18 Das Bundesverwaltungsgericht hat sich zwar der Beurteilung der Verwaltungsbehörde, das Vorbringen des Revisionswerbers sei - großteils - nicht glaubwürdig, angeschlossen, diese Annahme aber mit dem Aufzeigen weiterer, von der Verwaltungsbehörde nicht aufgegriffener und somit erstmals thematisierter Aspekte untermauert. Dies betrifft insbesondere die Ausführungen zur Stieffamilie. Das Bundesverwaltungsgericht hat damit die tragenden Erwägungen der verwaltungsbehördlichen Beweiswürdigung nicht bloß unwesentlich ergänzt. Eine solche Beweiswürdigung hat regelmäßig erst nach einer mündlichen Verhandlung, in der auch ein persönlicher Eindruck vom Asylwerber gewonnen werden konnte, zu erfolgen (vgl. auch dazu das bereits genannte hg. Erkenntnis vom 8. September 2015, Ra 2014/01/0200, mwN).

19 Auch hat das Bundesverwaltungsgericht es selbst für erforderlich erachtet, die Feststellungen zur Situation im Herkunftsstaat des Revisionswerbers anhand von neu ins Verfahren eingeführten Beweismitteln zu aktualisieren. Die im Beschwerdeverfahren eingeräumte Möglichkeit, zum Inhalt aktueller Länderberichte schriftlich Stellung zu nehmen, kann allerdings die Durchführung einer mündlichen Verhandlung in einem Fall, wie dem vorliegenden, nicht ersetzen (vgl. etwa das hg. Erkenntnis vom 15. März 2016, Ra 2014/01/0186, mwN).

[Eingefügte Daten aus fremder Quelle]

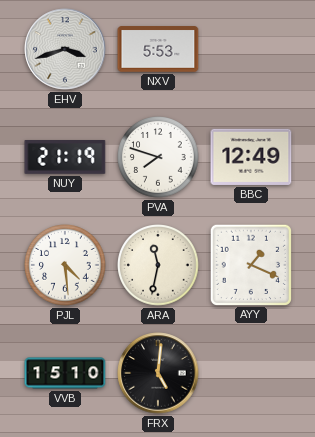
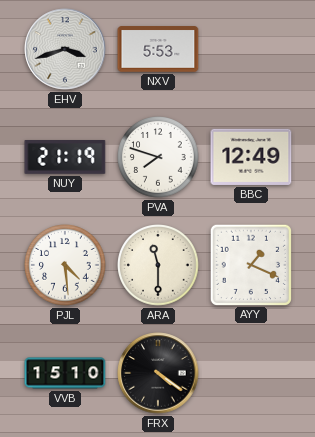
ARA: 11:32 -> 11:30
FRX: 5:01 -> 4:21
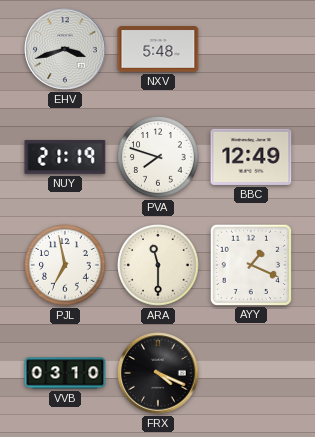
NXV: 5:53 -> 5:48
PJL: 4:29 -> 6:58
VVB: 15:10 -> 03:10
FRX: 4:21 -> 4:19
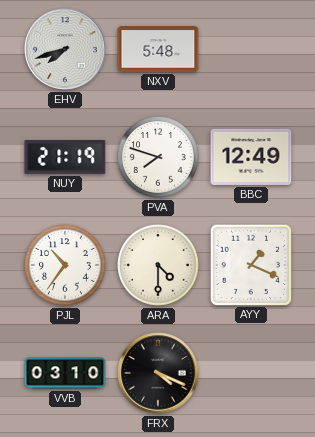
EHV: 3:42 -> 7:42
PJL: 6:58 -> 10:36
ARA: 11:30 -> 4:30
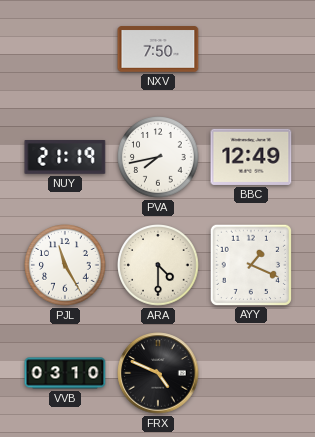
EHV: 7:42 -> none
NXV: 5:48 -> 7:50
PVA: 7:48 -> 7:43
PJL: 10:36 -> 11:25
FRX: 4:19 -> 4:49
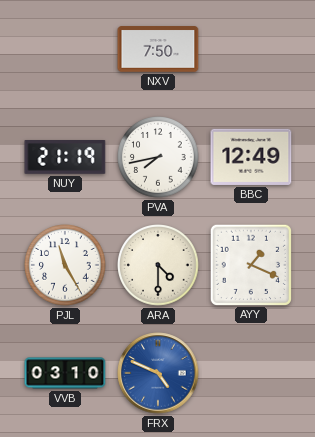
FRX dial: black -> blue
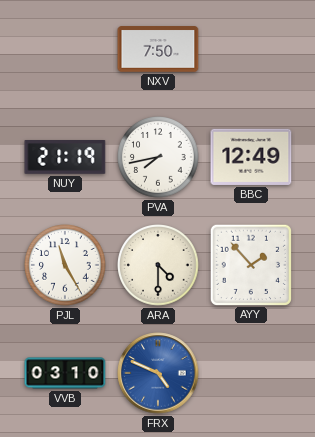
AYY: 1:19 -> 1:53
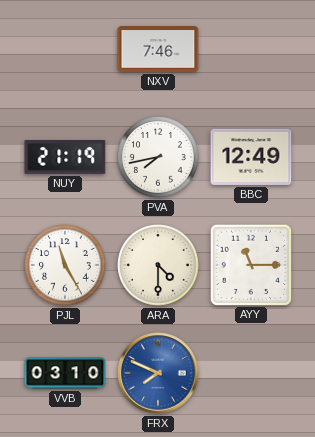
NXV: 7:50 -> 7:46
AYY: 1:53 -> 11:15
FRX: 4:49 -> 7:49
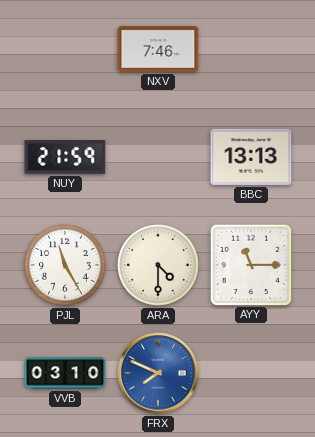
NUY: 21:19 -> 21:59
PVA: 7:43 -> none
BBC: 12:49 -> 13:13
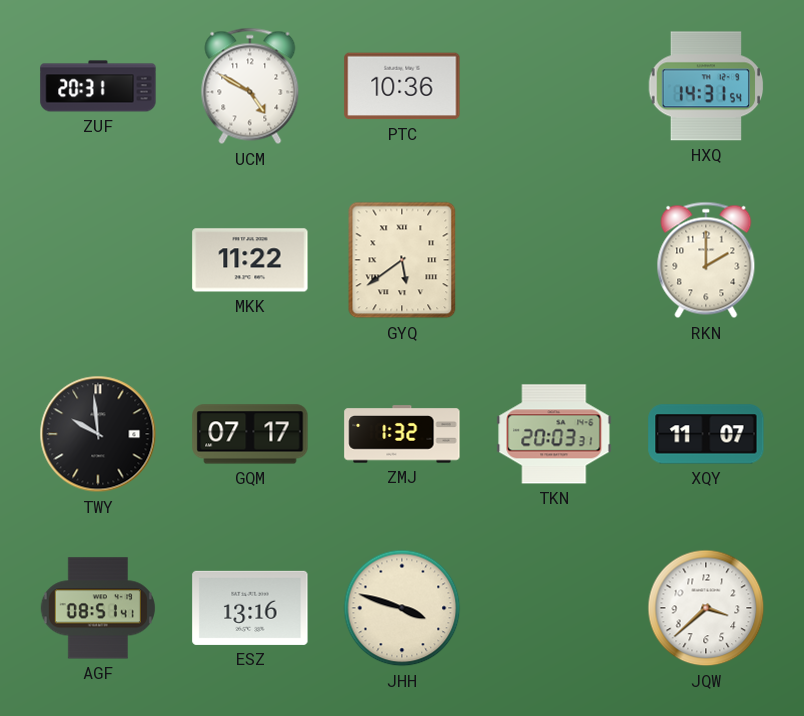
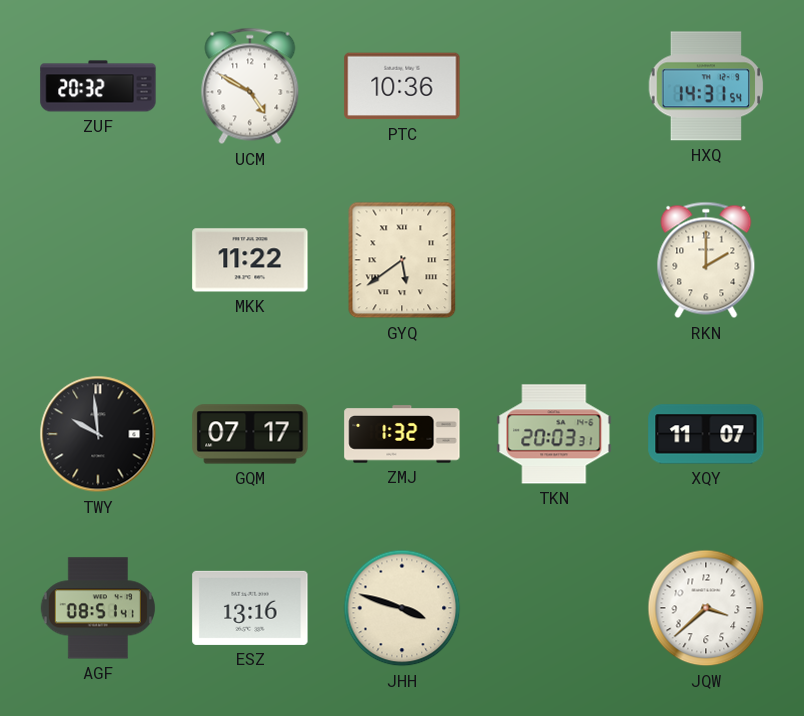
ZUF: 20:31 -> 20:32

20 Ausgehend davon lagen die Kriterien für die Abstandnahme von der Durchführung einer Verhandlung nicht vor.

21 Die angefochtene Entscheidung war daher - infolge der aufeinander aufbauenden Spruchpunkte zur Gänze - gemäß § 42 Abs. 2 Z 3 lit. b und c VwGG wegen Rechtswidrigkeit infolge Verletzung von Verfahrensvorschriften aufzuheben, ohne dass auf das weitere Revisionsvorbringen einzugehen war.

22 Die Kostenentscheidung gründet sich auf §§ 47 ff VwGG iVm der VwGH-Aufwandersatzverordnung 2014. Das Mehrbegehren war abzuweisen, weil mit dem Pauschalbetrag für Schriftsatzaufwand auch die Umsatzsteuer abgegolten wird.